Written task 1 =>
Could you pull the passage of the plum muffin blog post from "I actually just" to "make 37 muffins." out verbatim?
Written task 2 =>
Can you extend the plum muffin blog post past its last sentence in the same voice?

Page excerpt =>
○ ○ ○ ○ ○
Okay, we’re back in business! Happy to be blogging once again. Thanks for your patience loyal readers. I hope this is worth it!

I actually just made these muffins yesterday because even though this recipe was next in the book (back in January),  it wasn’t plum season. I figured I would postpone this recipe and come back to it in the summer…well…summer is here. What a coincidence! Small advantages for not having time to blog!

These muffins were pretty easy and delicious. They yield about 12 muffins according to the recipe, but in honor of making things more Weight Watchers friendly, I decided to make mini muffins instead. Using a Tablespoon I was able to make 37 muffins.

 

TIPS: 20140613_1902241. CHOOSING PLUMS: I would make sure to use plums that are not tart or sour. She says you can use any kind of plum ( I guess I didn’t realize there were other kinds then the reddish ones I see in the store, but there are….even Italian plums! Wanna see some pictures?? Click here) I mistakenly used the first ones I bought at Wal-mart and didn’t really make sure to buy those which were sweeter and riper. How does one do that you ask…well let me tell you. According to the helpful blog entitled “Just Plums” you do not look for plums with your eyes, but with your nose. They indicate that plums that are ripe and un-ripe are the same color. They say that a ripe plum will smell sweet and fruity where an unripened plum is not going to have a smell to it at all. Other sites mention that the plum will have a give to it if you press on it and the opposite is true for an unripened plum. If you have unripened plums that you want to use for this recipe, refer to the post from WikiHow about “How to Ripen a Plum.” I found this very helpful….AFTER doing this recipe. Yes, I’m proving very much to be the novice I claim to be when I do stuff like research the ingredients after I work with them.
○ ○ ○ ○ ○
Stored data =>
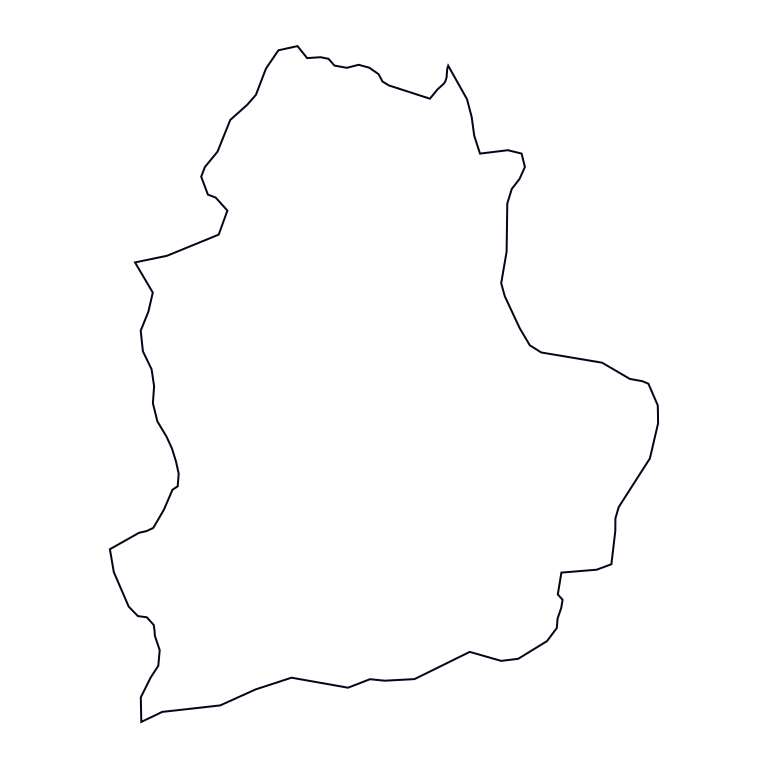 the Province of Çorum
{"feature_id": "TUR-2291", "entity_name": "Çorum", "entity_type": "Province", "adm_level": 1, "iso_a3": "TUR", "parent_name": "Turkey", "parent_adm1": "", "projection": "albers", "projection_center": [34.616, 40.609], "detail": "fine", "context": "isolated", "style": "outline", "palette": "ink", "viewbox_px": 768, "rotation_deg": 0, "n_neighbors": 0, "source": "natural_earth", "source_scale": "10m", "svg_char_len": 1424}
<svg xmlns="http://www.w3.org/2000/svg" viewBox="0 0 768 768"><path d="M297.5,46.1L307.1,58.1L320.6,57.2L328.5,58.8L334.5,65.6L346.8,67.8L358.7,64.8L369.3,67.7L378.6,74.2L382.5,81.5L388.8,85.4L429.9,98.7L437.5,89.4L444.0,83.5L445.6,80.8L446.6,77.2L447.2,69.1L448.2,65.7L467.0,99.2L471.7,117.1L474.2,135.6L480.0,153.6L507.9,150.2L521.6,153.6L524.9,167.0L519.5,179.0L511.8,188.9L507.3,203.4L506.6,251.7L501.2,283.2L504.8,296.3L519.7,328.2L529.8,345.3L541.3,352.5L602.1,362.7L629.8,378.9L642.3,381.2L648.4,383.7L657.8,405.5L658.1,423.3L649.9,458.4L618.7,507.1L615.4,518.5L615.3,531.1L611.4,564.2L596.7,569.7L561.4,572.6L557.8,594.4L562.6,599.8L561.2,608.0L557.6,618.5L556.8,628.0L547.0,641.1L518.2,658.8L501.2,660.9L469.7,651.9L414.5,679.1L384.6,680.7L370.0,679.2L348.0,687.7L291.5,677.7L255.6,689.4L220.2,705.4L162.2,711.9L141.3,721.9L140.8,697.3L150.8,677.3L158.3,665.8L159.7,650.1L154.9,636.0L154.5,630.3L153.7,624.9L146.8,617.3L137.9,616.1L128.7,606.6L113.8,572.1L109.9,549.2L139.0,532.8L146.5,531.1L153.3,527.9L163.9,509.7L172.5,489.7L177.7,486.3L178.7,473.7L176.0,461.5L172.0,448.6L166.6,436.8L157.4,421.4L152.9,403.3L154.1,386.2L151.6,369.3L142.9,351.3L140.7,330.7L148.4,311.6L152.8,292.6L135.0,262.4L166.9,255.8L218.7,234.6L227.4,210.6L215.7,197.6L207.9,194.6L201.2,176.7L204.9,167.0L217.5,151.7L230.3,119.9L247.2,104.8L255.9,94.9L266.0,68.5L278.4,50.3L297.5,46.1Z" fill="none" stroke="#020617" stroke-width="2"/></svg>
○ ○ ○ ○ ○
Exercise output 1 =>
I actually just made these muffins yesterday because even though this recipe was next in the book (back in January),  it wasn’t plum season. I figured I would postpone this recipe and come back to it in the summer…well…summer is here. What a coincidence! Small advantages for not having time to blog!

These muffins were pretty easy and delicious. They yield about 12 muffins according to the recipe, but in honor of making things more Weight Watchers friendly, I decided to make mini muffins instead. Using a Tablespoon I was able to make 37 muffins.

Exercise output 2 =>
2. MINI MUFFINS: Yes, mini muffins are just mini versions of muffins. 20140613_195557It’s not magic at all. However, if you are wanting to watch your waistline or you’re a WW point counter, then mini muffins are the way to go. This recipe went from 5 points a muffin to about 2 points a muffin if you yield 37 muffins when you only use a tablespoon of batter. I highly recommend this as an alternative because as WW people know, 2 point snacks are the best things to have on hand. You can still use the same recipe and enjoy, but in moderation that works for you.20140613_193049

3. MAKING BROWN BUTTER: I love that Deb Perelman simplifies what sounds like a potentially scary process of browning…not burning…butter. In her cookbook she takes you to a dessert recipe to learn how to make the brown butter. Her suggestions are as follows on page 202 of her cookbook:

  1. Using a pot, heat the pan to medium low heat
  2. Drop in your butter
  3. It will melt, then foam, then turn clear golden, and finally start to turn brown and smell nutty.
  4. Stir frequently, scrapping up any bits from the bottom as you do.
  5. Don’t take your eyes off the pot. You may be impatient for it to start browning, but the period between the time the butter begins to take on color and the point where it burns is often less than a min.

She has a lot of other tips and tricks but I have to leave something for you to read when you buy her cookbook!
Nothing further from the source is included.